Playfair Data TV was launched to complement the expanding video training resources available with some new perspectives on taking a strategic approach to Tableau projects, applying storytelling techniques to Tableau visualizations, and using Tableau tactics in real-world applications. You will find that the format of my video content mirrors that of Innovative Tableau, and you can find the video versions of several chapters there.

Jump into the Community

I mentioned in the Preface that the Tableau community is difficult to explain because it really is so unusual in the world of software. Going to their conference is closer to a family reunion than a trip for work. One of the best things about it is that I can personally guarantee you that the Tableau community will embrace you if you want to join. Here are just a few ideas on how the Tableau community can help your learning progress:

Join a local Tableau User Group
Tableau has established user groups all over the world that typically hold monthly or quarterly meetings. These are groups that are run by and for the community where speakers provide tutorials and/or use cases that are likely relevant for your own work. These meetings are also a great place to network and discover how others are using Tableau to solve their unique business problems.
Get social
The Tableau community is full of avid social media users, particularly on Twitter. What I like most about this channel is that it provides a source of inspiration, encouragement, and built-in peer review should you choose to share your work.
Use the forums
I still don’t know how they do it, but rarely does a valid forum question go unanswered. If you find yourself stuck and have already checked to ensure a similar use case has not been solved, try to post your question on Tableau’s user forums. You will likely receive help, and your question and its solution will help somebody searching in the future.

Attend a Live Training

If the books, videos, and community just can’t quite make things click for you—or if you just want a jumpstart to mastering Tableau—an in-person training may be for you. As much as I try to be thorough and structure my writing in an intuitive way, sometimes you just need a live trainer to help you connect the dots. For this reason, we have developed our own series of Tableau training workshops covering Fundamentals, Advanced, and Tableau Prep curriculums, which are hosted throughout North America.

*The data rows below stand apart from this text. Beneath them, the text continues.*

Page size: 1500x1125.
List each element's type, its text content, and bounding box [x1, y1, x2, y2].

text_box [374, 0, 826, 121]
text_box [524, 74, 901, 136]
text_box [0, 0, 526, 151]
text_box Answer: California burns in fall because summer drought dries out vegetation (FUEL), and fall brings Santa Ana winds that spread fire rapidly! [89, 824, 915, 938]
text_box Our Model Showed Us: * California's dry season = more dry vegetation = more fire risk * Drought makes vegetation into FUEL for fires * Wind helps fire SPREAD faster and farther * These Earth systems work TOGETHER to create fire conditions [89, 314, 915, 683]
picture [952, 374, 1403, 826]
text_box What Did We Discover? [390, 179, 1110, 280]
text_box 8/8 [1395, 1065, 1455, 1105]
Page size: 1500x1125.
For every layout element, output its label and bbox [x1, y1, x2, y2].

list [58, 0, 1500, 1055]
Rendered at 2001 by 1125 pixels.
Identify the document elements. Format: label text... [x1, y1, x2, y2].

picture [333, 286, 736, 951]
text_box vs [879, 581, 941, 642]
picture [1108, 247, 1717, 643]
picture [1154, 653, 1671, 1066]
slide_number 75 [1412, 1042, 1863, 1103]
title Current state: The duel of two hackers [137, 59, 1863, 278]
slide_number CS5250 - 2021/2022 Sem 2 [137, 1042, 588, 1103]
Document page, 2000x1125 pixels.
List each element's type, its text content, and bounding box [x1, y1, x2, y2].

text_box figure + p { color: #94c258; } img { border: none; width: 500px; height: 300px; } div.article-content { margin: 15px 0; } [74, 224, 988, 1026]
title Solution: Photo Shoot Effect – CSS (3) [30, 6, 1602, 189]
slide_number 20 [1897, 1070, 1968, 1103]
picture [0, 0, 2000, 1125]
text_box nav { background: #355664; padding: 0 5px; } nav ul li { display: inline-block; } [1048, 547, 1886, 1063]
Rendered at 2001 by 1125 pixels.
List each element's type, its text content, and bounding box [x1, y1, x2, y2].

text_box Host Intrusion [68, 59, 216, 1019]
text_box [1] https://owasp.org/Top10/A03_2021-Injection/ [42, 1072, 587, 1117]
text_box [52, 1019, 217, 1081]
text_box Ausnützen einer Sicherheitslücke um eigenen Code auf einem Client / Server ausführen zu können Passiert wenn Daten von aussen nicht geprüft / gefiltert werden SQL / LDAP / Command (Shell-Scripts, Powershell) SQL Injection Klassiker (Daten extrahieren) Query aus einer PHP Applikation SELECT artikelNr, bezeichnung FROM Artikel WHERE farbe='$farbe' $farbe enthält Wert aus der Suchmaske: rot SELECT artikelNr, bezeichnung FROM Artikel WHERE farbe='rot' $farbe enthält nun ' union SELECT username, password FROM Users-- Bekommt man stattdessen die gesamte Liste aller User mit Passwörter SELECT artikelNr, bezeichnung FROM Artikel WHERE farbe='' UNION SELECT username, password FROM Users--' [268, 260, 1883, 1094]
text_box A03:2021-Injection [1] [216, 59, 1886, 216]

These events are more like mini conferences than technical trainings, with networking breakfasts and lunches, one-on-one coaching, inspiration, and lots of giveaways!

I also vouch for Tableau’s own two-day trainings, which you can find just about anywhere. My career benefited greatly in my second year using Tableau from attending an advanced training taught by Molly Monsey.

Practice with Tableau Public

As far as I’m concerned, Tableau Public is still the undisputed best way to improve with Tableau. Tableau Public is a free version of Tableau that has almost all of the same capabilities as Tableau Desktop. The catch is you must save your work to the public web where anybody can see it, so it is not a suitable solution for private work data. I view this as a benefit because it forces you to use data outside of work.

Tableau Public has a way of becoming a sandbox in which you can experiment with data you are personally interested in; inevitably, you will pick up new techniques that you can then apply at your day job. Not to mention that Tableau Public provides a portfolio of hundreds of thousands of visualizations from which you can draw inspiration. You can download many of these workbooks and then reverse-engineer them and pick up technical know-how.

I always say that if you buy into my training ecosystem, including the book you are reading now, I can help get you to roughly the eightieth percentile of Tableau users worldwide—but the rest of the way is up to you. Learning Tableau is like learning a foreign language, and no matter how much you learn, if you do not practice, your skills will deteriorate over time. Tableau Public is the best tool for staying sharp and perfecting the skills that you’ll acquire in the coming chapters.